Rita Nazareth, Bloomberg - “Spain is the issue to worry about, not Greece,” said Michael Strauss, who helps oversee about $26 billion of assets as the chief investment strategist at Commonfund in Wilton, Connecticut. “Their debt issues are the real debt issues. Greece is the sideshow. We’re going to have some indigestion.”
Maria Bartiromo, USA Today - We have positive economic growth, but it’s below trend — barely 2%. Job creation is still anemic. The recovery is still anemic because the painful process of de-leveraging has not even started in the public sector. And next year there will be some fiscal drag because of the fiscal cliff that’s coming up.
Stephen Castle, NY Times - Early market relief at the future of the euro zone turned to negativity Monday, as stocks and the euro retreated and Spain’s borrowing costs pushed above the 7 percent barrier, seen by many as unsustainably high.

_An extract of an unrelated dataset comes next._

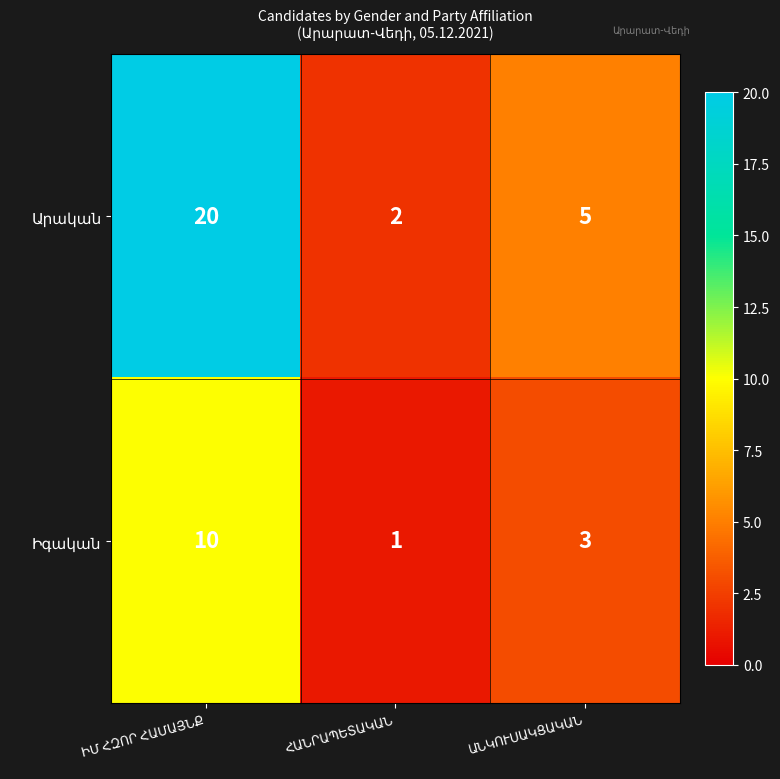

What is the maximum value shown in the chart?

20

Niall Ferguson, Newsweek - The Arab Spring has plunged Syria into a bloody civil war. Now, with allegations flying that the Russians are supplying helicopters to the odious regime of Bashar al-Assad in Syria, a familiar debate is underway. Should we intervene? [...] But why should it be the United States that once again attempts to play the part of global cop?
Nicholas Wapshott, Politico - Obama acted and the policy worked. There was no Great Recession. Or, at least, the profound recession that we are now experiencing, longer and deeper than any in 80 years, would have been a Great Depression II had Obama not acted. But the president cannot expect to be given credit for doing the right thing…A disaster averted is a disaster forgotten.
Robin Harding, Financial Times - What the Fed might do depends on how it defines the danger to the economy. On one hand, if it thinks that domestic US growth is stalling the Fed could give the economy a direct but modest boost, most likely by switching more of its balance sheet into longer-term assets via an extended Operation Twist. On the other hand, if their main fear is a huge shock from the eurozone, Fed officials could offer some conditional assurance.
Tyler Cowen, NY Times – President Obama caused a stir recently when he said that “the private sector is doing fine” and pinned many of the nation’s economic troubles on a decline in public-sector employment. He cited some interesting numbers, but he didn’t draw the right lesson — namely, that America is witnessing a collapse of trust in politics, including the shaping of its broad economic policy.
Paul Begala, Newsweek - We define “middle class” as much by values as we do by economics. It means working hard, playing by the rules, and getting ahead. (But) have we reached a point where rich people no longer want to extend the winner’s circle? Has it gotten so bad that poor people cannot plausibly aspire to success?
Editorial Board, Washington Post -campaign speeches last week, President Obama portrayed himself as a defender of the middle class against Republican rival Mitt Romney’s unbridled free-market capitalism…This debate over first principles is, to some extent, a welcome development. But unless and until the two candidates get down to specifics, their general rhetoric about government vs. markets won’t be all that helpful.